Öncelikle bir adim yoktu, vardi da üvey annemce yoktu.
Bana, bitli ve sidikli diye hitap ediyordu. Bu onun en büyük zevklerinden di.
Gerçek adimi unutmustum belki de, hic acimiyordu, o kadar kötü bir insandiki sürekli beni aşagiliyor ve hic acimadan dövüyordu.
Bir insan bu kadar cani, bu kadar kötü olabilirmiydi? O oyleydi, alti yasinda bir çocuktan ne istiyordu? Neden kötü davraniyordu?
Her gün dayak yiyordum neredeyse, her gün aç kaliyordum, bana yemek vermek istemiyordu.
Sabah yediğim yemekle gece yarısına kadar durduğumu biliyorum.
Babam, eve çok geç geliyordu, anca o geldiğinde yemek yiyebiliyordum.
Ona yemek yemek denirse, adeta actiktan tabağa saldiriyor, tabagin elimde kalmasından korkuyorum, babamin hicbir şeyden haberi yoktu, olmadigi içinde bu saldırgan tutumuna karşi; kıtlıktan çıkmiş gibi ne saldiriyorsun? Demek düşüyordu.
Ona üvey annem Muzeyyen'in yaptiklarini anlatamazdim.
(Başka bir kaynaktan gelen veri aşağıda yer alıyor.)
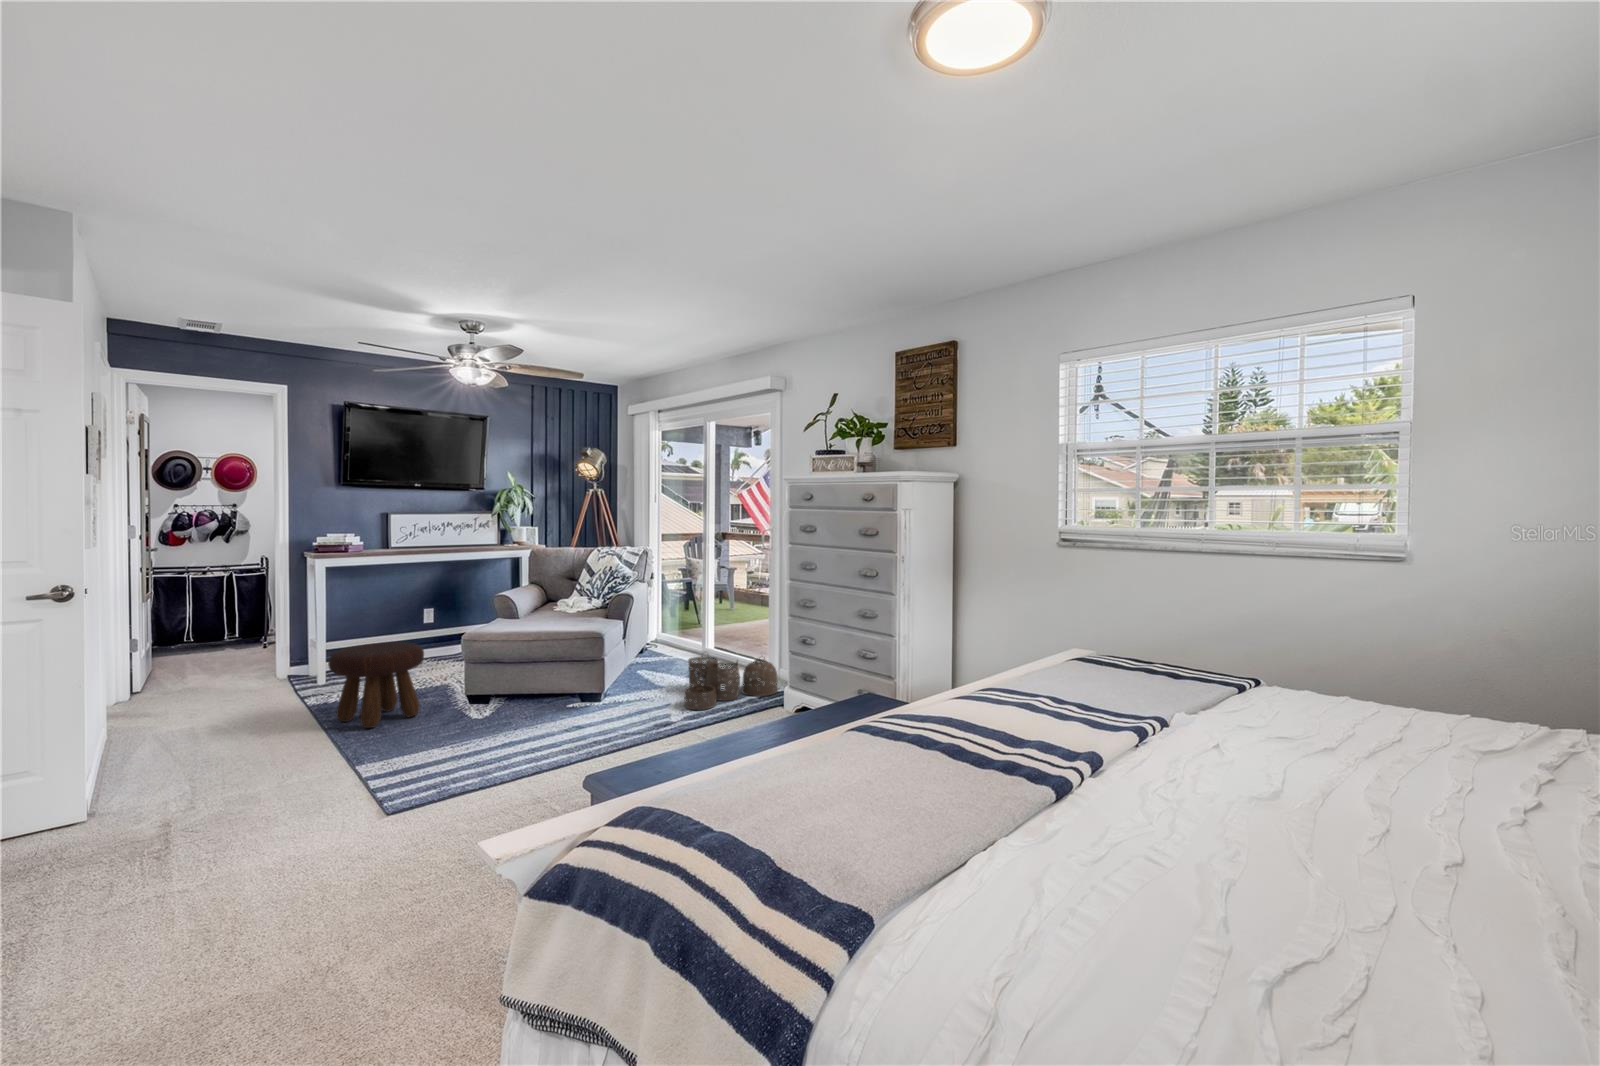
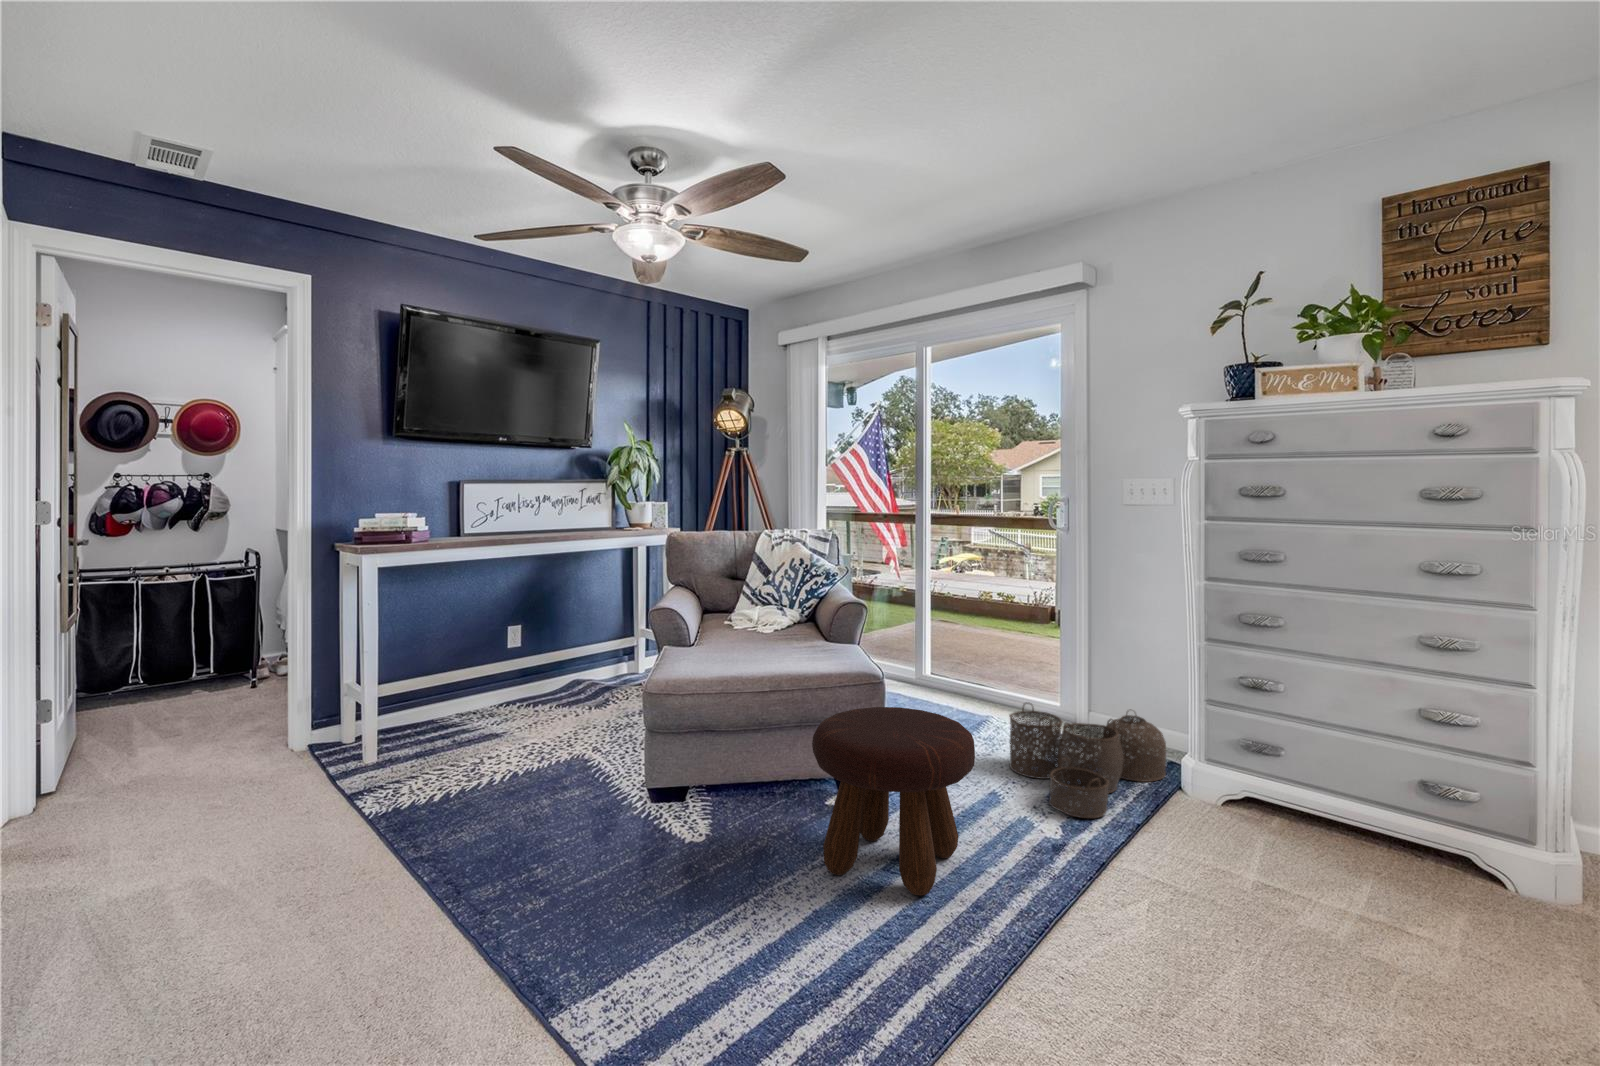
footstool: present [328,642,424,728] -> present [812,707,975,895]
Anlatsamda inanmazdı, inansada inanmak istemedi.
Aslında bir gün bu fikri göz önünde bulundurmustum, her şeyden bahsedecektim, Muzeyyen'in yaptigi her şeyi anlatacaktim ama Muzeyyen'den korkuyordum anlatirsam beni döver, yine işkencelerine maruz ederdi, zavalli ben bu durumdan dolayi babama yediğim dayaklardan, hakaretlerden bahsedemedim.
Bu Muzeyyen'in birde kiz kardeşleri vardi.
Gülcan ve Saniye, Müzeyyen yetmiyormuş gibi birde ugrasiyordum.
Babam geç saatlerde geldiğinden, üvey annemle onun annesinin evine gidiyorduk, her gün annesinin evine gitmekten bıkmiyordu.
Annesininde ondan pek bir farki yoktu.
Babası iyi insandi, beni severdi.
Bende onu severdim bayramlarda oruç tutmam karsiliginda bana harclik verirdi.
Verdiği harcligi hic harcamaz, biriktirirdim.